労使協議制の解説

Last Updated on 2021年11月25日 by

労使協議制とは

広い意味では、団体交渉も含めて、労働者側と使用者側の協議はすべて労使協議と言えますが、狭義では、団体交渉以外の場で労使が協議する場として、当該労使の合意によって設置される常設的な機関のことを言います。労使協議会や経営協議会などと称します。

労働組合がある事業所の8割以上で労使協議制を採用しているとされ、労使間における諸課題を団体交渉以外で自主的に解決する手法として定着しています。

労使協議制の役割

労使協議制は、労使交渉が団体交渉に限られれば対立が際立ってしまう傾向があるので、労使間の情報共有、意思疎などの役割を担って、労使間の対立が紛争に至らないようにする方向で設置される協議機関です。

労使協議制をどのように運営するか、どのようなテーマを扱うかは、個々の労使間において労働協約で定めます。一例は次のとおりです。

1.団体交渉に先立って情報開示や意向打診等を行う
2.団体交渉事項について実質的な交渉を行う
3.義務的団体交渉事項ではない経営・生産に関する事項を協議する
4.労働協約の定めによる人事の事前協議を行う
など

話し合われる事項は、単なる報告や意見交換を含むため、差し迫った課題がなくても、定期的に会合を持つことが一般的です。

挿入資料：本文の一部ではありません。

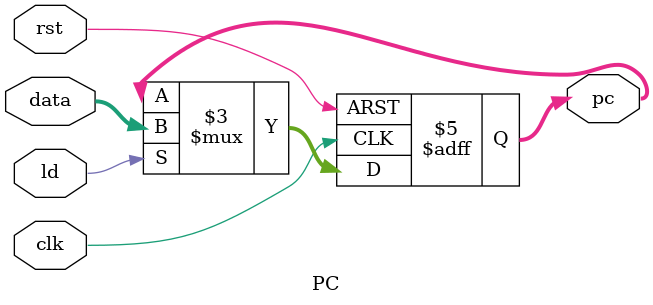
<source format=sv>
module PC(
    input clk,
    input rst,
    input ld,
    input [31:0] data,
    output reg [31:0] pc
);

    always @(posedge clk or posedge rst)
        if (rst)
            pc <= 0;
        else if (ld)
            pc <= data;
        else
            pc <= pc;

endmodule
</source>
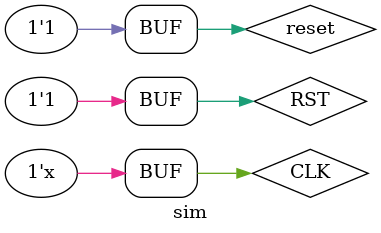
<source format=v>
`timescale 1ns / 1ps

module sim(
    );
    reg RST;
    reg CLK;
    reg reset;
    initial begin
        reset = 0;
        CLK = 0;
        RST = 0;
        #10 RST = 1;
        #10 reset = 1;
    end
    single_cycle_CPU singlecyclecpu(
        .CLK(CLK),
        .PCreset(reset),
        .RST(RST)
    );
    always #5 CLK = ~CLK;
endmodule

</source>
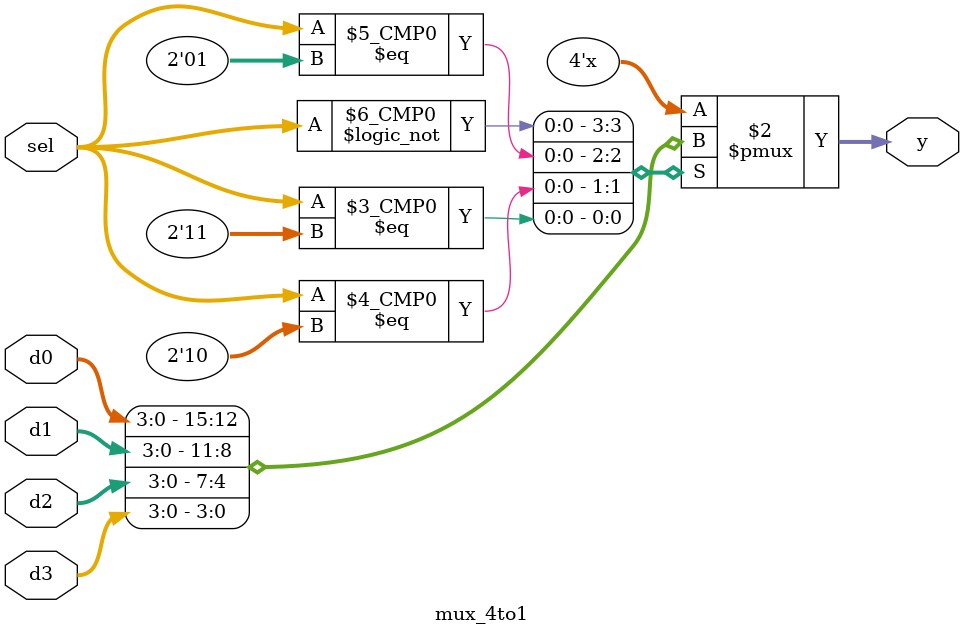
<source format=v>
`timescale 1ns / 1ps


module mux_4to1(d0, d1, d2, d3, sel, y);
    input [3:0] d0,d1,d2,d3;
    input [1:0] sel;
    output reg [3:0] y;
    
    always @(d0 or d1 or d2 or d3 or sel) begin
        case (sel) 
            2'b00 : y = d0;
            2'b01 : y = d1;
            2'b10 : y = d2;
            2'b11 : y = d3;
        endcase 
    end 
endmodule

</source>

上記2が労使協議制の対象になれば、実質的に団体交渉の一形態であるとされ、団体交渉にあたる部分は団体交渉についての法律的な保護の対象になります。つまり、使用者には誠実交渉義務が生じます。

労働組合未組織会社

労働組合が組織されてない会社等においても労使協議制が行われることがあります。

会社が賃上げや賞与、あるいは会社の経営上の重要事項について説明する際に、一般的には会社が開催する会議という形をとりますが、これらの説明を既存の従業員親睦会や共済会などを窓口として開催する場合がこれにあたります。

この場合、これらの従業員団体は労働組合ではないので、労働組合が受けられる団体交渉についての保護の対象にはなりません。したがって、議題、説明内容などは会社側が決定するのが一般的です。不満足な内容で説明が打ち切りになっても、労働組合法上の団交拒否を当てはまることはできません。